At the time the cleaning company employees came to the office, the parish staff knew that Fr. Kowal’s dog was in the rectory outside of his crate. They were aware that the dog was very protective of his home, and there was a risk that the dog would bite a stranger entering the rectory without his owner present. The staff were aware that years ago the dog had been threatened by a person who happened to be African American, causing the dog to be somewhat more agitated initially around strangers with darker skin, until the dog gets to know them. The replacement employee who was planning to enter the rectory was an African American person the dog had never met. A parish staff member told the women that she was concerned about them entering the rectory because “Fr.
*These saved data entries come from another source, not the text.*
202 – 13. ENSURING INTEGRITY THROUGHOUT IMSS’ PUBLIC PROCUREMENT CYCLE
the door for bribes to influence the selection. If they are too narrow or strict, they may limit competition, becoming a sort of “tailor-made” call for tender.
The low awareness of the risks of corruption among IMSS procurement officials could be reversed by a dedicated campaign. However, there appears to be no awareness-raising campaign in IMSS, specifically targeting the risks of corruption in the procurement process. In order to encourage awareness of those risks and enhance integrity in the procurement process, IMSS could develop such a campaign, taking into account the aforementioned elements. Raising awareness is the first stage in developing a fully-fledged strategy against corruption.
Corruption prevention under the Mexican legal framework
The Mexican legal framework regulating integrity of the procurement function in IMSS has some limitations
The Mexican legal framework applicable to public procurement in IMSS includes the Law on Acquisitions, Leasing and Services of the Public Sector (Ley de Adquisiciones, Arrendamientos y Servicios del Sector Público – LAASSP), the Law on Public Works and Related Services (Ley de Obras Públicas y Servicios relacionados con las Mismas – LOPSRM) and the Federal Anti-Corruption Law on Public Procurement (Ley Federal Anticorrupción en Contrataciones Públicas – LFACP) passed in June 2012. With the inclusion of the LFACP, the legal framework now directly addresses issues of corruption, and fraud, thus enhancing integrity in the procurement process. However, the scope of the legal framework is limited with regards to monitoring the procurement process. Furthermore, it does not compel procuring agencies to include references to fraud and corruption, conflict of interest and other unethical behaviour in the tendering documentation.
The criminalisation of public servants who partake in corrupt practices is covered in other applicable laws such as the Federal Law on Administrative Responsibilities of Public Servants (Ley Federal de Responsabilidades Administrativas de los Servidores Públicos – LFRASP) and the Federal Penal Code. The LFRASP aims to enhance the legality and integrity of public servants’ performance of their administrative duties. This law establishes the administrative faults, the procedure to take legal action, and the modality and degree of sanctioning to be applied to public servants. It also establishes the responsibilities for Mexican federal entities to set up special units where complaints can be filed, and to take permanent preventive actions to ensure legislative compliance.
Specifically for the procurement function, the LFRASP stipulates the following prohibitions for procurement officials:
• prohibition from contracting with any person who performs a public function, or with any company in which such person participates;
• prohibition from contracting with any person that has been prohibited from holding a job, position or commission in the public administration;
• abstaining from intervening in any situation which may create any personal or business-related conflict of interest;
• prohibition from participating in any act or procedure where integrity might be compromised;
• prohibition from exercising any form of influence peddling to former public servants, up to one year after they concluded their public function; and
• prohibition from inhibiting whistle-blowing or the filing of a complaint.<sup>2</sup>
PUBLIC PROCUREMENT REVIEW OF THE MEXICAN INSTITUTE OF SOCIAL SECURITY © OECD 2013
Jacek’s dog is kinda racist.”
Although the parish staff member’s choice of words was highly unfortunate and imprecise – they were not motivated by racial animus. Rather, the concern by all involved was the safety of these women, one of whom was a stranger to the dog, and they knew that attempting to crate the dog would be dangerous when its owner was not present. Their concern was to prevent the cleaning company employees from being injured. And the parish staff were aware that in 2017 Fr. Kowal had been bitten on the hand by the dog while trying to crate him in an agitated state.
The cleaning company employees interpreted this incident as a pretext by Fr. Kowal, motivated by a desire not to have an African American housekeeper. This is simply not true. In fact, at his previous assignment as pastor, Fr. Kowal employed an African American housekeeper the entire five years he was pastor.
In conclusion, after our thorough investigation, I find these particular allegations of racial discrimination to be unfounded. As bishop, I wish to emphasize that all human persons are created in the image of the one God and enjoy an equal dignity. Therefore, all forms of racial discrimination are sinful and wrong. What occurred at Incarnation, however, simply was not a case of racial discrimination.
Most Reverend David P. Talley
That sounds like a reasonable and logical explanation of what happened.
We are in a new era of McCarthyism. Only this time it’s not Communists that politicians see everywhere, it’s racist.
Today being charged with racism is about the most heinous slur that can be hurled. It is also one of the most difficult to deny. How do you deny a negative?
That’s what makes it so damnable for media and eager Democrats to accuse anyone they don’t like of being racist.
It will reach a tipping point, just as the McCarthy hearings did, but we’re not there yet.